Duration: Perennial
Nativity: Native
Lifeform: Subshrub
General: Low, spreading, suffrutescent perennial, forming mats 20-60 cm in diameter; older stems woody and gnarled, 5-25 cm long.
Leaves: Often clustered at nodes along the stems; on short petioles 2-7 mm long; blades ovate to elliptic, thick, 7-10 mm long and 2-7 mm wide, the base and tips obtuse to broadly acute, and the margins revolute (rolled toward leaf underside); surfaces densely covered with white hairs, making the leaves appear whitish or silvery.

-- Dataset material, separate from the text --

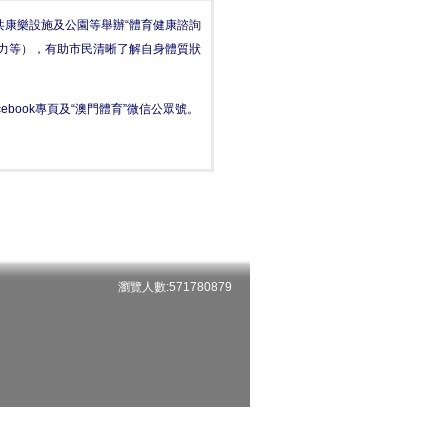
康樂設施及公園等舉辦“體育健康諮詢
力等），有助市民清晰了解自身體質狀
book專頁及“澳門體育”微信公眾號。
瀏覽人數:571780879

Flowers: Pink to white and fairly inconspicuous; usually sessile and solitary in axils of leaves; calyx 4-6 mm long, with 5 long-attenuate lobes, these fused at the base and white-hairy throughout; corolla funnel-shaped, 5-6 mm long, pinkish, rose, or rarely white.
Fruits: Spherical, 2-3 mm diameter, splitting into 4 bony nutlets, these 2 mm high, minutely tubercled, glabrous or hairy at maturity.
Ecology: Found on dry slopes, often in limestone soils, below 5,500 ft (1067-1676 m); flowers March-September.
Distribution: s CA, s NV, s UT, AZ, s NM, s TX; south to s MEX.
Notes: Distinctive with its low, spreading growth form; woody, sometimes blackish stems; small, densely hairy, oval-shaped leaves with pointed tips; and small pink funnel-shaped flowers buried in the leaves. Similar to T. plicata and T. nuttallii, but those species have leaves with deeply impressed veins, making the leaves look pleated (plicate). T. hispidissima has narrower leaves covered with with bristle-like hairs, rather than the white canescence on this species.
Ethnobotany: Unknown, but other species in the genus have uses.
Etymology: Tiquilia is derived from a vernacular name for this genus from the original collections in Peru, while canescens means covered in short gray or white hairs.